Thapa Namisha, Kappus Matthew, Hurt Ryan, Diamond Sarah
Department of Medicine, Oregon Health and Science University, Portland, OR, USA.
Department of Medicine, Duke University, Durham, NC, USA.
Curr Gastroenterol Rep. 2019 Jul 25;21(9):44. doi: 10.1007/s11894-019-0712-7.
The opioid epidemic in the USA has led to a rise in opioid-related gastrointestinal (GI) side effects that are often difficult to diagnose and treat. The aim of this report is to discuss opioid pathophysiology, opioid-related GI side effects, clinical presentation, and diagnostic criteria and to review the current pharmacotherapy available.
Opioid-related GI disorders are increasingly recognized and include, but are not limited to, opioid-induced esophageal dysfunction (OIED), gastroparesis, opioid-induced constipation (OIC), narcotic bowel syndrome (NBS), acute post-operative ileus, and anal sphincter dysfunction. Treatment of these conditions is challenging. OIC has the most available pharmacotherapy for treatment, including classical laxatives, peripherally acting μ-receptor antagonists (PAMORAs), novel therapies (lubiprostone, prucalopride- 5-HT agonist), and preventative therapies (PR oxycodone/naloxone). The gastrointestinal effects of opioid therapy are variable and often debilitating. While medical management for some opioid-related GI side effects exists, limiting or completely avoiding opioid use for chronic non-cancer pain will mitigate these effects most effectively.
美国的阿片类药物流行导致与阿片类药物相关的胃肠道(GI)副作用增多,这些副作用往往难以诊断和治疗。本报告旨在讨论阿片类药物的病理生理学、与阿片类药物相关的胃肠道副作用、临床表现和诊断标准,并回顾目前可用的药物治疗方法。

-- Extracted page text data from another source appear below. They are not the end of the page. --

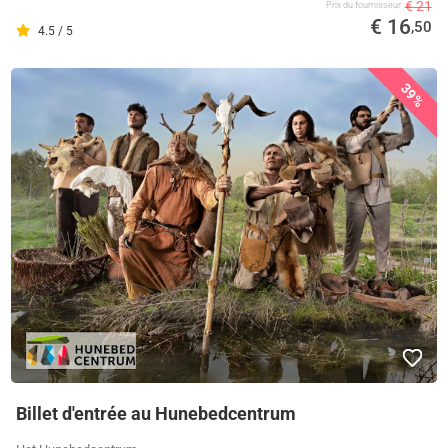
€ 21
Prix ​​du fournisseur
€ 16
,50
4.5 / 5
39%
Billet d'entrée au Hunebedcentrum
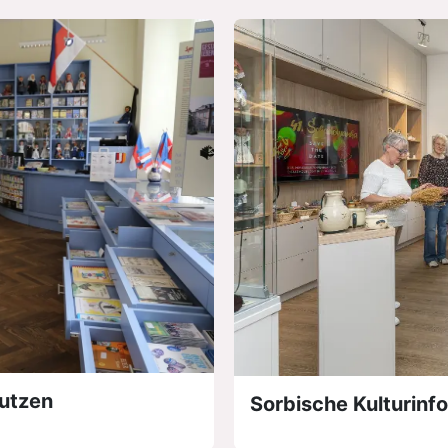
autzen
Sorbische Kulturin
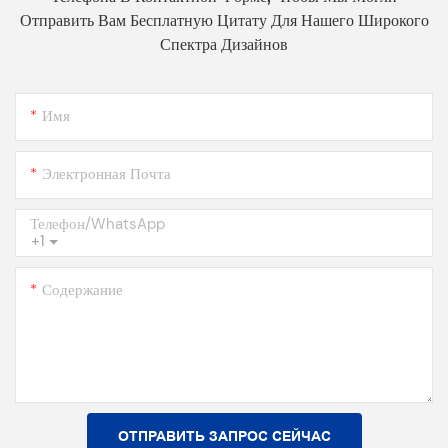
Отправить Вам Бесплатную Цитату Для Нашего Широкого
Спектра Дизайнов
Имя
Электронная Почта
Телефон/WhatsApp
+1
Содержание
ОТПРАВИТЬ ЗАПРОС СЕЙЧАС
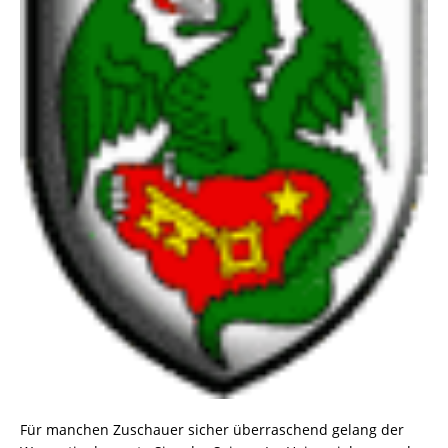
Für manchen Zuschauer sicher überraschend gelang der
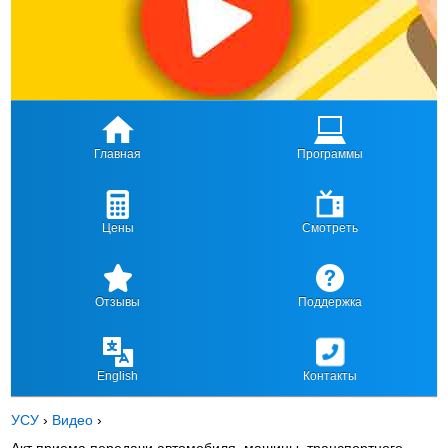
Главная
Программы
Цены
Смотреть
Отзывы
Поддержка
English
Контакты
УСУ
›
Видео
›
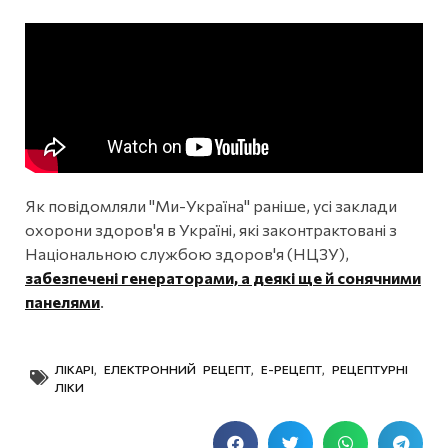
Як повідомляли "Ми-Україна" раніше, усі заклади
охорони здоров'я в Україні, які законтрактовані з
Національною службою здоров'я (НЦЗУ),
забезпечені генераторами, а деякі ще й сонячними
панелями
.
ЛІКАРІ
,
ЕЛЕКТРОННИЙ РЕЦЕПТ
,
Е-РЕЦЕПТ
,
РЕЦЕПТУРНІ
ЛІКИ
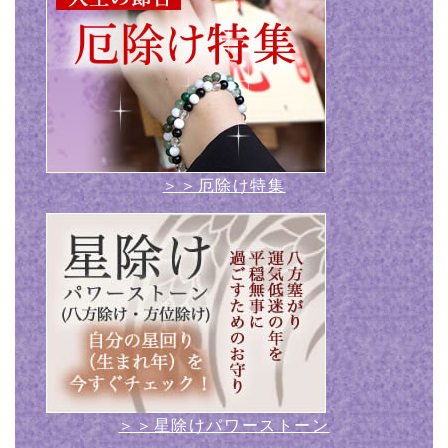
＞＞厄除け特集
＞＞星除けパワーストーン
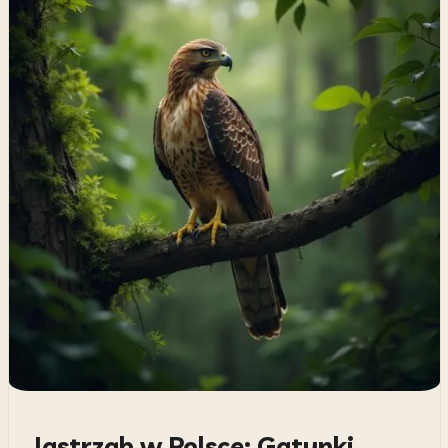
Jastrząb w Polsce: Gatunki,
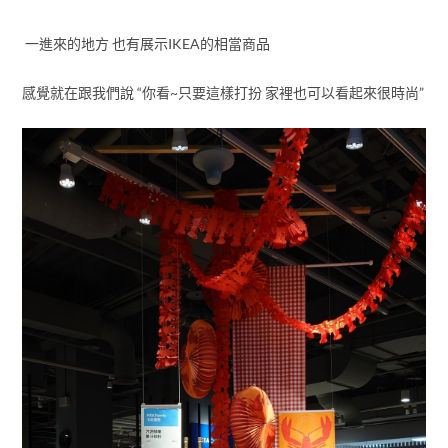
一進來的地方 也有展示IKEA的相當商品
感覺就在跟我們說 “你看~只要這樣打扮 家裡也可以看起來很時尚”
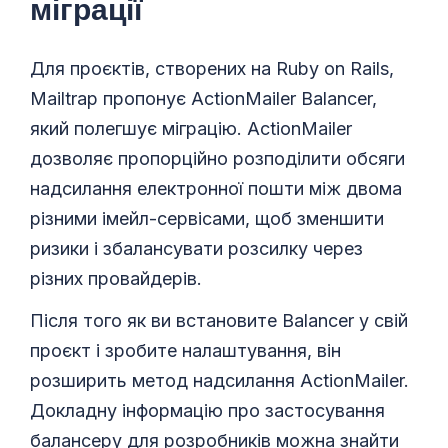
міграції
Для проєктів, створених на Ruby on Rails,
Mailtrap пропонує ActionMailer Balancer,
який полегшує міграцію. ActionMailer
дозволяє пропорційно розподілити обсяги
надсилання електронної пошти між двома
різними імейл-сервісами, щоб зменшити
ризики і збалансувати розсилку через
різних провайдерів.
Після того як ви встановите Balancer у свій
проєкт і зробите налаштування, він
розширить метод надсилання ActionMailer.
Докладну інформацію про застосування
балансеру для розробників можна знайти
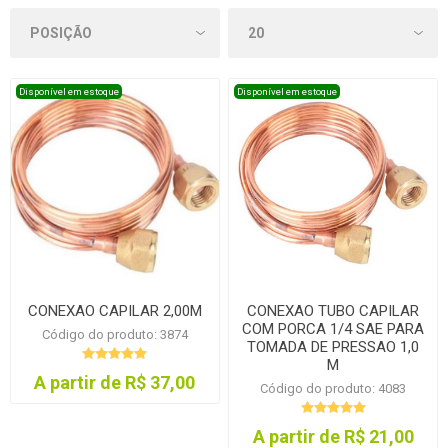
Disponível em estoque
Disponível em estoque
CONEXAO CAPILAR 2,00M
CONEXAO TUBO CAPILAR
COM PORCA 1/4 SAE PARA
Código do produto: 3874
TOMADA DE PRESSAO 1,0
M
A partir de R$ 37,00
Código do produto: 4083
A partir de R$ 21,00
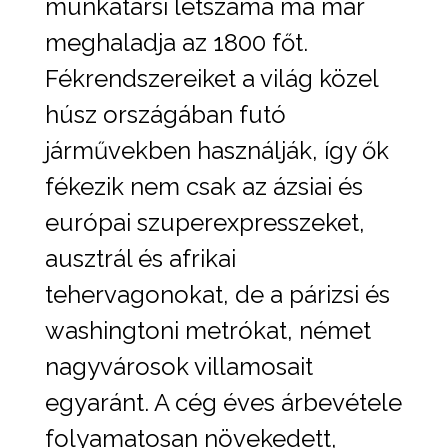
munkatársi létszáma ma már
meghaladja az 1800 főt.
Fékrendszereiket a világ közel
húsz országában futó
járművekben használják, így ők
fékezik nem csak az ázsiai és
európai szuperexpresszeket,
ausztrál és afrikai
tehervagonokat, de a párizsi és
washingtoni metrókat, német
nagyvárosok villamosait
egyaránt. A cég éves árbevétele
folyamatosan növekedett,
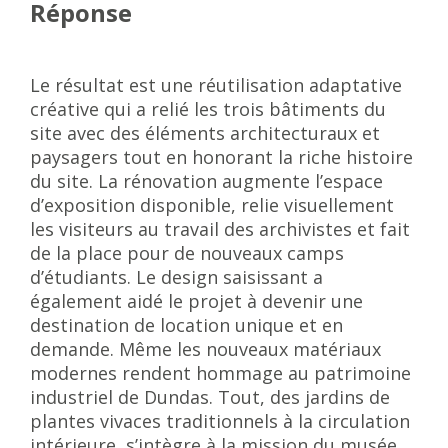
Réponse
Le résultat est une réutilisation adaptative
créative qui a relié les trois bâtiments du
site avec des éléments architecturaux et
paysagers tout en honorant la riche histoire
du site. La rénovation augmente l’espace
d’exposition disponible, relie visuellement
les visiteurs au travail des archivistes et fait
de la place pour de nouveaux camps
d’étudiants. Le design saisissant a
également aidé le projet à devenir une
destination de location unique et en
demande. Même les nouveaux matériaux
modernes rendent hommage au patrimoine
industriel de Dundas. Tout, des jardins de
plantes vivaces traditionnels à la circulation
intérieure, s’intègre à la mission du musée,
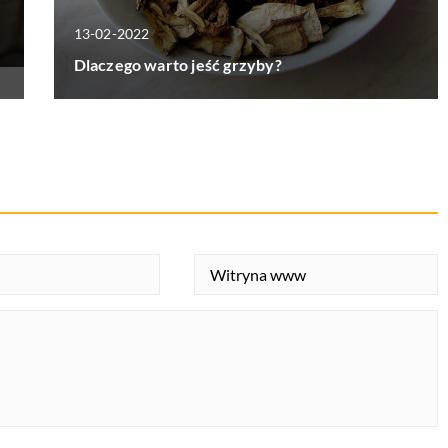
13-02-2022
Dlaczego warto jeść grzyby?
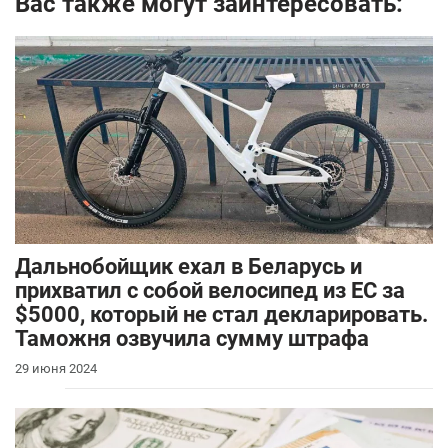
Вас также могут заинтересовать:
Дальнобойщик ехал в Беларусь и
прихватил с собой велосипед из ЕС за
$5000, который не стал декларировать.
Таможня озвучила сумму штрафа
29 июня 2024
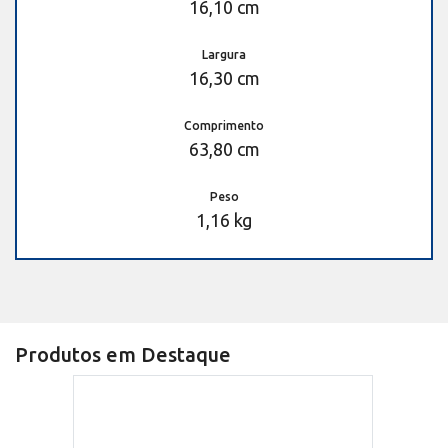
16,10 cm
Largura
16,30 cm
Comprimento
63,80 cm
Peso
1,16 kg
Produtos em Destaque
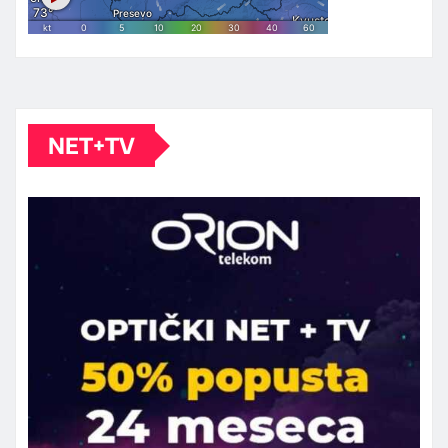
NET+TV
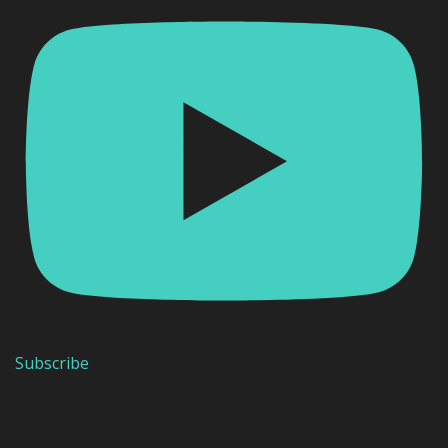
Subscribe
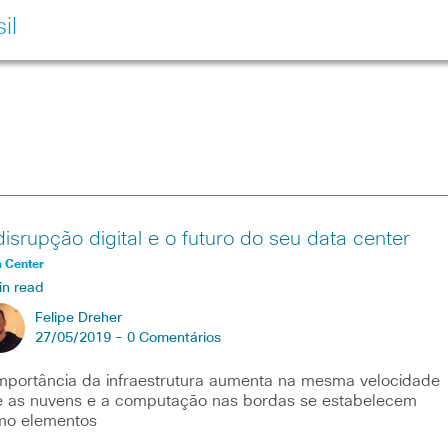
il
disrupção digital e o futuro do seu data center
 Center
in read
Felipe Dreher
27/05/2019 -
0 Comentários
mportância da infraestrutura aumenta na mesma velocidade
 as nuvens e a computação nas bordas se estabelecem
mo elementos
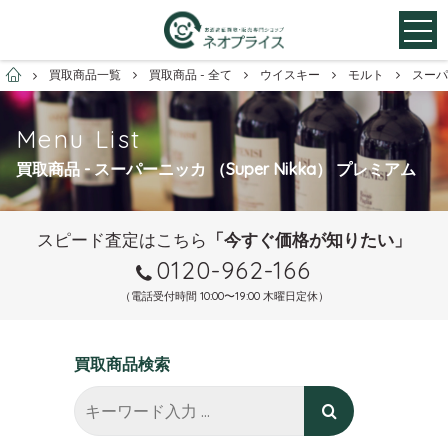
お酒買取専門店ネオプライス
買取商品一覧
買取商品 - 全て
ウイスキー
モルト
スーパ
Menu List
買取商品 - スーパーニッカ （Super Nikka） プレミアム
スピード査定はこちら
「今すぐ価格が知りたい」
0120-962-166
（電話受付時間 10:00〜19:00 木曜日定休）
買取商品検索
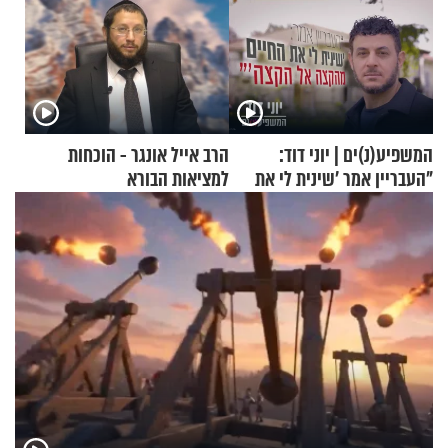
המשפיע(נ)ים | יוני דוד:
הרב אייל אונגר - הוכחות
"העבריין אמר 'שינית לי את
למציאות הבורא
החיים מהקצה אל הקצה'"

与阿片类药物相关的胃肠道疾病越来越受到认可,包括但不限于阿片类药物引起的食管功能障碍(OIED)、胃轻瘫、阿片类药物引起的便秘(OIC)、麻醉性肠综合征(NBS)、急性术后肠梗阻和肛门括约肌功能障碍。这些病症的治疗具有挑战性。OIC有最多的药物治疗方法,包括传统泻药、外周作用的μ受体拮抗剂(PAMORAs)、新型疗法(鲁比前列酮、普芦卡必利 - 5 - HT激动剂)和预防性疗法(PR羟考酮/纳洛酮)。阿片类药物治疗的胃肠道影响各不相同,且往往使人虚弱。虽然对于一些与阿片类药物相关的胃肠道副作用有药物治疗方法,但限制或完全避免将阿片类药物用于慢性非癌性疼痛将最有效地减轻这些影响。